Malerød and Pedersen with cover story in Traffic.
The cover image is taken from the paper "Cargo-dependent degradation of ESCRT-I as a feedback mechanism to modulate endosomal sorting", which deals with a topic of significant interest in cancer research, namely the fact that many cell-surface proteins, including growth factor receptors, are internalized and degraded in response to ligand binding.
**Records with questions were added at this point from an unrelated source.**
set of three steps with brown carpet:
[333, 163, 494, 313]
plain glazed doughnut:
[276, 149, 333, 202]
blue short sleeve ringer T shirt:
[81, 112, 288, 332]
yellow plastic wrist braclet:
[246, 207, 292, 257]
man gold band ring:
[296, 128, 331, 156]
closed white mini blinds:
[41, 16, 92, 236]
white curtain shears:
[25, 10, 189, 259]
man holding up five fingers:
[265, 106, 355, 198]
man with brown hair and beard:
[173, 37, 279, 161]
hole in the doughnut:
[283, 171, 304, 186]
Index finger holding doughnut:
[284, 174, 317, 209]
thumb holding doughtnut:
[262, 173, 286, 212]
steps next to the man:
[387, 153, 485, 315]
|Previous work in Stenmark's lab has revealed that the endosomal sorting complex required for transport (ESCRT) machinery is central in epidermal growth factor (EGF)-induced degradation of EGF receptors. This machinery consists of four complexes termed ESCRT-0, -I, -II and -III, which recognize ubiquitinated membrane proteins in endosome membranes and sort them into the endosome lumen and thereby commit the proteins for lysosomal degradation (reviewed by Raiborg and Stenmark, Nature 2009. Malerød and Pedersen made the surprising observation that one of the ESCRT complexes, ESCRT-I, follows its cargo into the endosome lumen and gets degraded along with its cargo. The authors speculated about possible advantages of such stimulus-induced degradation of the endosomal sorting machinery and came up with evidence that this mechanism represents a novel feedback control of cell signalling that prevents general degradation of cell surface receptors as consequence of stimulation of one specific pathway. The work was a collaboration with two other groups within the Centre for Cancer Biomedicine, those of Edgar Rivedal and Knut Liestøl.|
The ESCRT machinery in endosomal sorting of ubiquitylated membrane proteins.
The cover of Traffic shows 3D-reconstructions of cross-sections of large endosomes (green) labelled for ESCRT-0 (top left), ESCRT-I (top right), ESCRT-II (bottom left) and ESCRT-III (bottom right). Note that whereas ESCRT-0, -II and -III are associated with the limiting membrane of the endosome, ESCRT-I is present in the lumen.